2. Treatment 1 vs. Treatment 4: p-value ≤ 0.001

3. Treatment 2 vs. Treatment 3: p-value = 0.0348

4. Treatment 2 vs. Treatment 4: p-value ≤ 0.001

Our final step is to create a visualization that effectively shows the findings from our analysis.

We will use the ‘compact letter display’ (CLD) or ‘compact letter representation’ (CLR… not the bath cleaner) to show significance. The letters above the boxplots show significance: if they have the same letters, they are not significantly different; if they have different letters, they are statistically significant from one another.

**Prompt:** “Please create a boxplot of DBH by treatment.”

As depicted in the screenshot above, Julius has created a boxplot with CLD showing which treatments are statistically significant from one another.

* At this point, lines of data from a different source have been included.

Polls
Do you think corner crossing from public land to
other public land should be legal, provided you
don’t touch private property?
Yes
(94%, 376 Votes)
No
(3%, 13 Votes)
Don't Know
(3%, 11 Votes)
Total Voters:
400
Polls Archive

Our final step is to report the results in a clear and concise manner:

**“A Kruskal-Wallis H test was conducted to examine if there were any differences in spruce tree growth under four different treatments. The test revealed a statistically significant difference in diameter at breast height (DBH) between treatment groups, H(3) = 32.39, p ≤ 0.001. **

**Further post hoc tests revealed statistically significant differences between Treatment 1 and 3 (p = 0.017), Treatment 1 and 4 (p ≤ 0.001), Treatment 2 and 3 (p = 0.035) and Treatment 2 and 4 (p ≤ 0.001). No significant differences were found for any other treatment pairs.”**

In this use case, we learned the difference between parametric and non-parametric tests, how to determine which method is suitable for our dataset, the assumptions required for the Kruskal-Wallis test, and how to interpret the results. Additionally, we discussed how to present our findings effectively and in a visually appealing manner. Julius guided us through this process seamlessly, making data analysis easy to understand.